Chapter 8: Cracks in the Spell
Rowan's apartment was tucked above a small herbalist shop on the corner of Clover Street. It was cozy but exposed beams, potted plants hanging from copper hooks, a fireplace that flickered even when the air wasn't cold. Elara had been here before, once, in a different version of their lives. That memory rose faintly now like a ghost pressing at the edge of her vision.
She stepped inside slowly, taking in the scent of rosemary and old books.
Rowan shut the door gently behind her. "Tea?"
Elara nodded. "Always."
They moved like dancers caught between steps familiar yet cautious. Rowan moved through the kitchen with ease, and Elara watched her from the couch, heart tight with longing and fear. She hadn't planned to fall back into Rowan's orbit so easily. But the closer they got, the more cracks began forming in the spell she had cast on herself.
Over warm mugs of herbal tea, they sat on the floor, legs crossed, knees nearly touching.
Rowan finally broke the silence. "I know something happened. To my memory. To yours. I don't know how or why but I feel it. Like missing pages in a book I've read a hundred times."
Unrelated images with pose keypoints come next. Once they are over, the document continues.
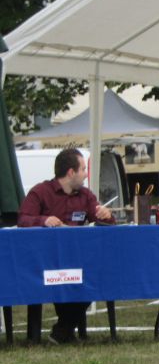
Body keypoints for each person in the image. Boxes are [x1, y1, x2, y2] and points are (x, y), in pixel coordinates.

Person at [17, 147, 115, 344]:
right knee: (64, 278)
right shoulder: (40, 192)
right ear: (71, 172)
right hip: (47, 259)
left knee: (94, 277)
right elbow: (23, 219)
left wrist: (107, 216)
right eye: (83, 170)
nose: (86, 175)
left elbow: (101, 221)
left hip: (79, 258)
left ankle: (63, 329)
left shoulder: (86, 195)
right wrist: (44, 220)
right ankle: (64, 331)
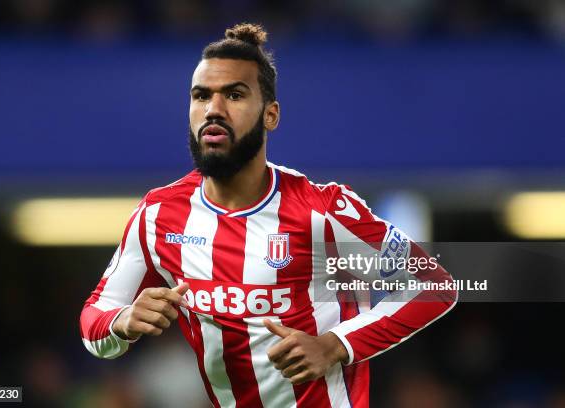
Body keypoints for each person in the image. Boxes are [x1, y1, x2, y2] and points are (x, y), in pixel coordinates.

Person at [79, 23, 457, 407]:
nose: (214, 109)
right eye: (201, 96)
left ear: (270, 115)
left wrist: (334, 345)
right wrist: (122, 322)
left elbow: (434, 285)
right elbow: (94, 323)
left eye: (235, 95)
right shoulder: (159, 215)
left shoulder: (322, 211)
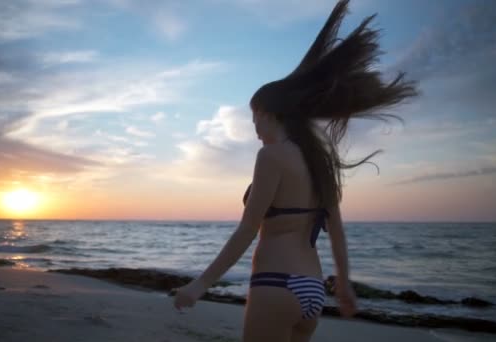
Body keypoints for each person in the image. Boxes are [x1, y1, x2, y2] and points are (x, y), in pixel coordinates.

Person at [172, 0, 418, 340]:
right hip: (312, 291)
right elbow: (338, 231)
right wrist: (343, 284)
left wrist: (200, 285)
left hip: (276, 284)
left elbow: (247, 230)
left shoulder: (272, 157)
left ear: (272, 113)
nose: (253, 124)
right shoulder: (320, 161)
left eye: (254, 115)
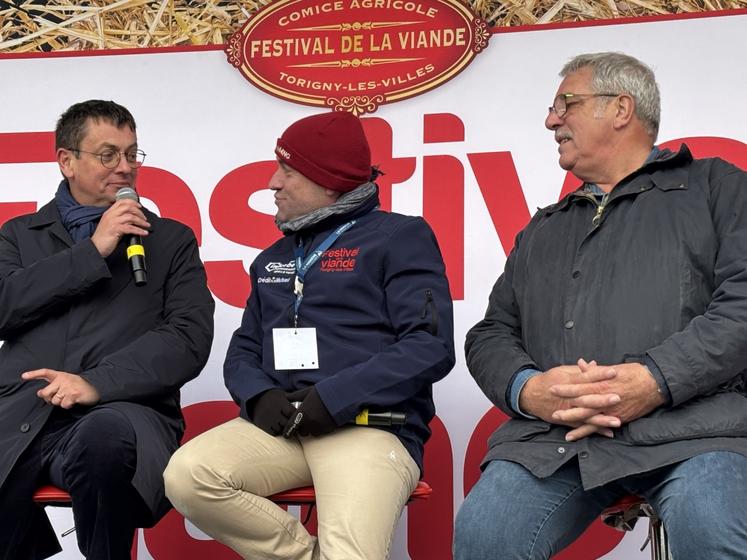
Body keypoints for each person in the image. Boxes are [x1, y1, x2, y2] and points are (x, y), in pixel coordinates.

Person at [454, 52, 747, 559]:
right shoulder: (544, 226)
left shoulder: (717, 187)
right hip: (556, 438)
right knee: (485, 537)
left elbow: (741, 305)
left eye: (565, 103)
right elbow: (491, 333)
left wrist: (654, 379)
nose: (552, 120)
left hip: (700, 431)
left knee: (711, 528)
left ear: (621, 109)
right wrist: (531, 390)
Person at [164, 111, 455, 559]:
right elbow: (244, 348)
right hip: (284, 431)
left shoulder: (400, 236)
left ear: (329, 181)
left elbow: (429, 346)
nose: (272, 183)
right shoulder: (273, 258)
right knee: (189, 475)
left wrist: (333, 397)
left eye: (288, 171)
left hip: (369, 428)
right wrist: (259, 396)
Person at [0, 99, 215, 559]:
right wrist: (94, 250)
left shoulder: (170, 240)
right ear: (67, 161)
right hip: (20, 412)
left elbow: (188, 339)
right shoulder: (18, 235)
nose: (125, 168)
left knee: (106, 440)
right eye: (108, 154)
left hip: (122, 410)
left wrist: (95, 384)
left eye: (132, 154)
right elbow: (4, 307)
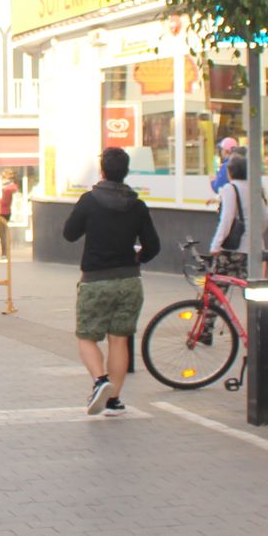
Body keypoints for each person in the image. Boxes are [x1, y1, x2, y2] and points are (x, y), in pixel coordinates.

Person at [62, 147, 161, 416]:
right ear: (126, 171)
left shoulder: (89, 201)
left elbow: (69, 234)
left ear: (102, 170)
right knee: (119, 340)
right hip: (129, 280)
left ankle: (100, 380)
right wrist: (138, 259)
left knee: (86, 337)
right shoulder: (137, 205)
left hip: (96, 280)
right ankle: (114, 400)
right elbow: (153, 246)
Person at [207, 154, 256, 264]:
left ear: (230, 172)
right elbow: (265, 218)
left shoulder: (230, 188)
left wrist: (215, 244)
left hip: (237, 247)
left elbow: (226, 219)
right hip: (255, 245)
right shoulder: (256, 187)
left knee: (227, 279)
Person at [0, 174, 19, 257]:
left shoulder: (7, 190)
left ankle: (4, 252)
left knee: (2, 233)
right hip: (7, 212)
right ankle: (5, 252)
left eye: (3, 178)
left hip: (4, 212)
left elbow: (5, 202)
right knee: (3, 232)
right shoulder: (10, 188)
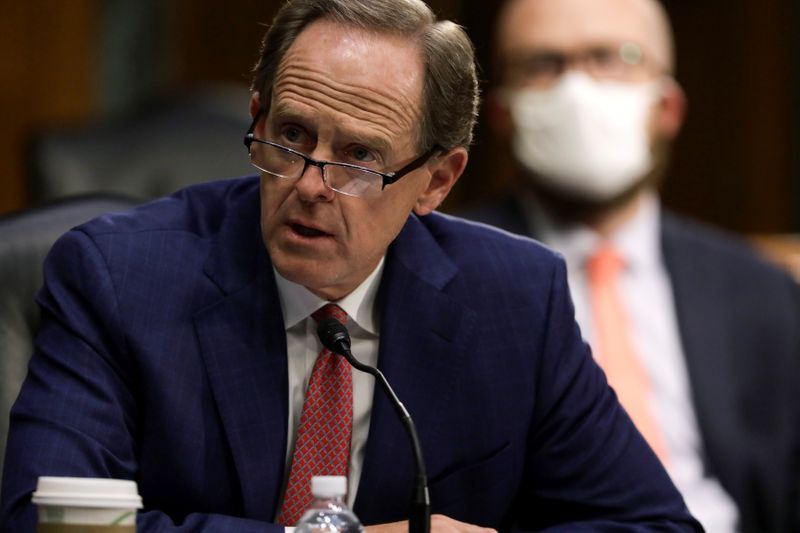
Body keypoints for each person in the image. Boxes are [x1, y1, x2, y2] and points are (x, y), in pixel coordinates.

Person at [0, 0, 700, 531]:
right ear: (258, 115)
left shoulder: (513, 300)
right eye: (291, 136)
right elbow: (46, 518)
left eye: (360, 157)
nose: (308, 183)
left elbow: (655, 524)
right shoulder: (121, 276)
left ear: (436, 180)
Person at [461, 0, 800, 531]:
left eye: (611, 57)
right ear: (501, 114)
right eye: (542, 64)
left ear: (668, 108)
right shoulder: (443, 274)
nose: (577, 89)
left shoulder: (762, 292)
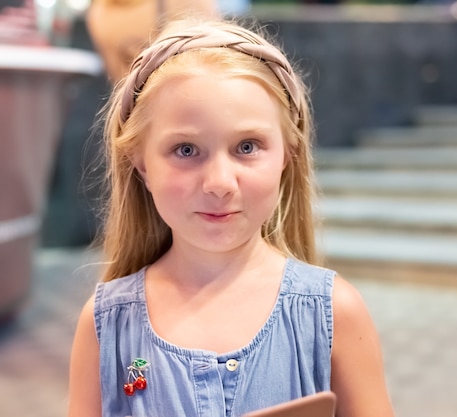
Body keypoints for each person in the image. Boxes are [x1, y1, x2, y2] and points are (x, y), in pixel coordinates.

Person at [68, 16, 395, 417]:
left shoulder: (334, 313)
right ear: (141, 165)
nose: (220, 183)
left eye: (247, 146)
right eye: (186, 150)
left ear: (287, 155)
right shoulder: (105, 327)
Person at [85, 0, 219, 83]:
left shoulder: (99, 12)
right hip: (185, 94)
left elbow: (118, 79)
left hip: (135, 108)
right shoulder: (100, 11)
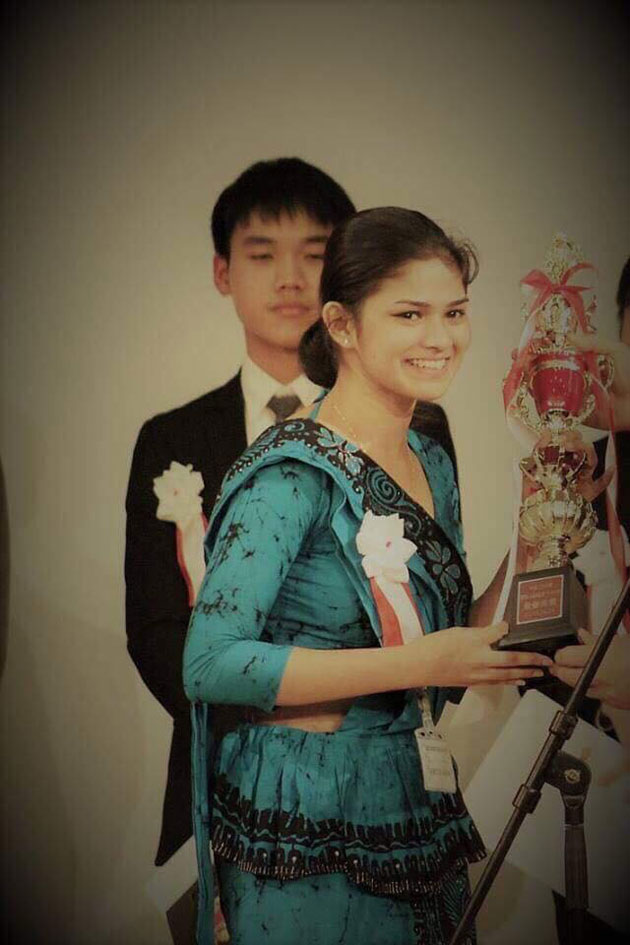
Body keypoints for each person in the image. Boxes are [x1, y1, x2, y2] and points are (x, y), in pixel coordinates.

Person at [183, 207, 553, 945]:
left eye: (454, 312)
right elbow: (209, 662)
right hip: (304, 802)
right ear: (342, 325)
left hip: (411, 786)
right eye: (409, 314)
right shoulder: (291, 473)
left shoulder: (431, 460)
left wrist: (540, 525)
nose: (440, 337)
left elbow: (452, 646)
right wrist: (420, 663)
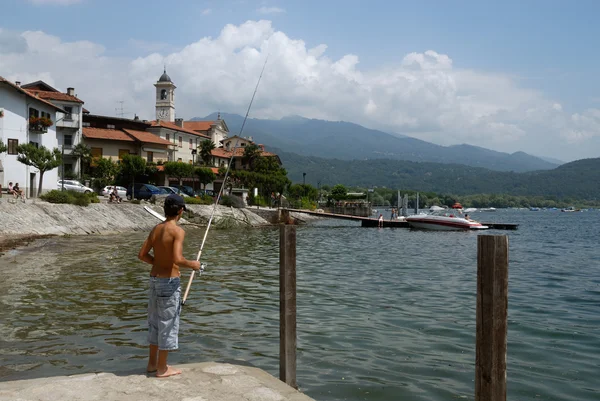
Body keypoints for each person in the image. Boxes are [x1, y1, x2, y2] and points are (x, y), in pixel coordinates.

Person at [138, 194, 201, 378]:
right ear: (180, 211)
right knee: (167, 323)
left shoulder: (156, 229)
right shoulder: (178, 231)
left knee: (155, 322)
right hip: (169, 283)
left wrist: (158, 263)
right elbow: (177, 259)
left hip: (154, 279)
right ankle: (162, 368)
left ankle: (152, 364)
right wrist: (194, 265)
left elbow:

Elara stared into her mug. "You're not wrong."
Rowan waited.
"I used magic," Elara confessed. "To forget you. To erase everything we were."
Rowan's breath caught. "Why?"
Elara's voice shook. "Because it hurt too much to remember. Because I thought it would make the grief easier. Because I was selfish."
Rowan didn't speak for a long time.
When she did, her voice was raw. "And now?"
"I don't want to forget anymore," Elara whispered.
The silence between them pulsed like a heartbeat.
Rowan reached out and touched Elara's cheek. "Then let's remember together."
They sat side by side on the floor with Elara's journal open between them. The magic pen lay nearby, still and gleaming.
"Try writing," Rowan said gently.
Elara hesitated. Then she picked up the pen.
The moment the nib touched paper, the air shimmered.
Her hand moved quickly, words pouring out faster than she could think:
> We met in a storm. Not a real one, an emotional one. She spilled coffee on my book. I told her she owed me a new heart.
Rowan laughed softly. "I remember that. Vaguely."
Elara smiled through tears. "It's coming back."
They kept writing—memories leaking back one by one. The bookstore date, the first kiss on the fire escape, the fight under the lilac tree, the night Rowan stayed up all night reading Elara's favorite book just to understand her better.
Piece by piece, the spell cracked.
But then something strange happened.
The pen jerked.
A message appeared, in handwriting neither of them recognized:
> You tampered with what was sacred. Magic demands balance.
Elara froze.
Rowan looked at her, pale. "What does that mean?"
"I don't know," Elara whispered. "But I think it's not over."
That night, Rowan stayed.
They didn't kiss. Didn't touch. They simply lay on opposite ends of the couch, too close and yet not close enough, surrounded by memories and magic.
Elara couldn't sleep.
She woke just before dawn to find the journal open again. Another message had been written:
> Love rewritten is not love erased. But it comes with a cost.
She stared at the words for a long time.
Then, quietly, she whispered, "What do I have to give back?"
No answer came.
But the pen pulsed once in the dark.
And Elara knew: remembering was just the beginning.